Based on what I can find—from the 2010 federal budget (see charts on the right hand side of the
page; data from the Congressional Budget Office Historical Tables) . . .
If we start with a family income of $58,000 and multiply by the proportion of spending as compared to income of the federal government (divide by 2,162, then multiply by 3,456): you've got a proportional annual spend of $92,714!
Oh. And when it comes to “cuts”? Supposing Congress actually follows up on them all, we're looking at a reduction in annual spend from approximately $93,000 to $82,000 ($93,000 * (3,056/3,456)). So that’s nice. The family is proposing “only” to go into further debt at a rate of $24,000 a year instead of its former $35,000 a year!
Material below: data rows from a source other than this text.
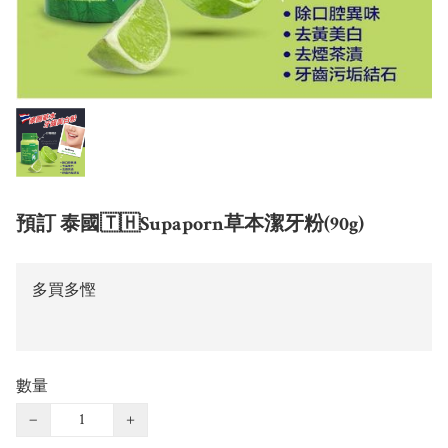
預訂 泰國🇹🇭Supaporn草本潔牙粉(90g)
多買多慳
數量
−
+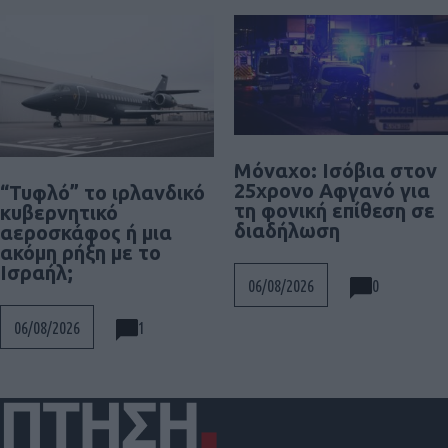
Μόναχο: Ισόβια στον
25χρονο Αφγανό για
“Τυφλό” το ιρλανδικό
τη φονική επίθεση σε
κυβερνητικό
διαδήλωση
αεροσκάφος ή μια
ακόμη ρήξη με το
Ισραήλ;
0
06/08/2026
1
06/08/2026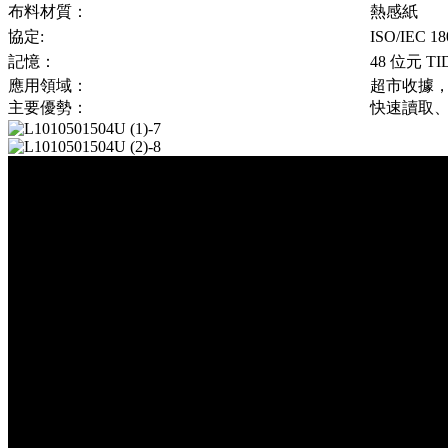
布料材質：
熱感紙
協定:
ISO/IEC 
記憶：
48 位元 T
應用領域：
超市收據
主要優勢：
快速讀取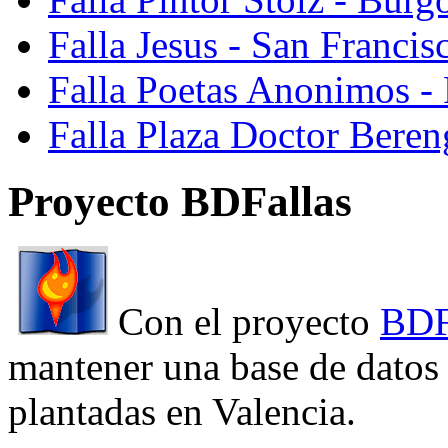
Falla Jesus - San Franci
Falla Poetas Anonimos - 
Falla Plaza Doctor Beren
Proyecto BDFallas
Con el proyecto
BDF
mantener una base de datos a
plantadas en Valencia.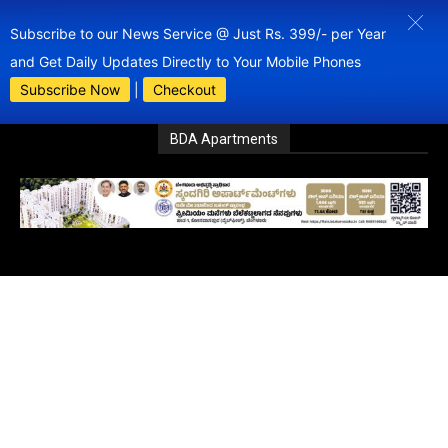
Subscribe to our News Service @ Just Rs. 399/- per Year
and Get Daily Updates Directly to Your Mobile Phones
Subscribe Now
|
Checkout
BDA Apartments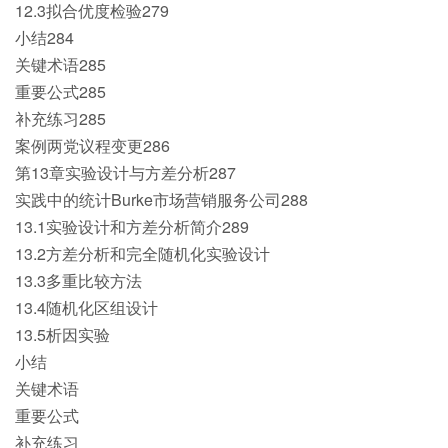
12.3拟合优度检验279
小结284
关键术语285
重要公式285
补充练习285
案例两党议程变更286
第13章实验设计与方差分析287
实践中的统计Burke市场营销服务公司288
13.1实验设计和方差分析简介289
13.2方差分析和完全随机化实验设计
13.3多重比较方法
13.4随机化区组设计
13.5析因实验
小结
关键术语
重要公式
补充练习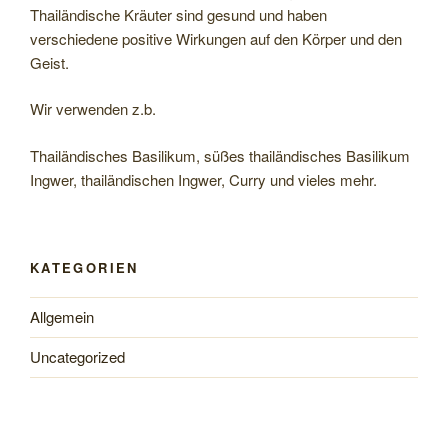
Thailändische Kräuter sind gesund und haben
verschiedene positive Wirkungen auf den Körper und den
Geist.
Wir verwenden z.b.
Thailändisches Basilikum, süßes thailändisches Basilikum
Ingwer, thailändischen Ingwer, Curry und vieles mehr.
KATEGORIEN
Allgemein
Uncategorized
Finally. It’s probably unfair to call it “credit card debt,” since credit cards are generally considered short-term debt and are charged at a much higher rate than the federal government. But that’s a relatively minor quibble. With an acknowledged debt of about $15 trillion and an income of $2.2 trillion (approximately), we find ourselves with a debt multiple of 6.8 [15/2.2]). Multiply $58,000 by 6.8 and you come up with the proportional total debt of this family: about $395,000.
Families with annual incomes of $58,000 generally aren't permitted to purchase $395,000 homes . . . or to wrack up $395,000 debts. Not normally, anyway! They can't pay their debts back. Especially not when their standard and expected annual expenditure--for years and years--is and has been significantly more than their income. (Even--to use Buffett's example--a "modest" 3% deficit for a family with annual income of $58,000 is $1,740. But when the family is borrowing--and seems intent on continuing to borrow $24,000 more every year for the next 10 years, at least?)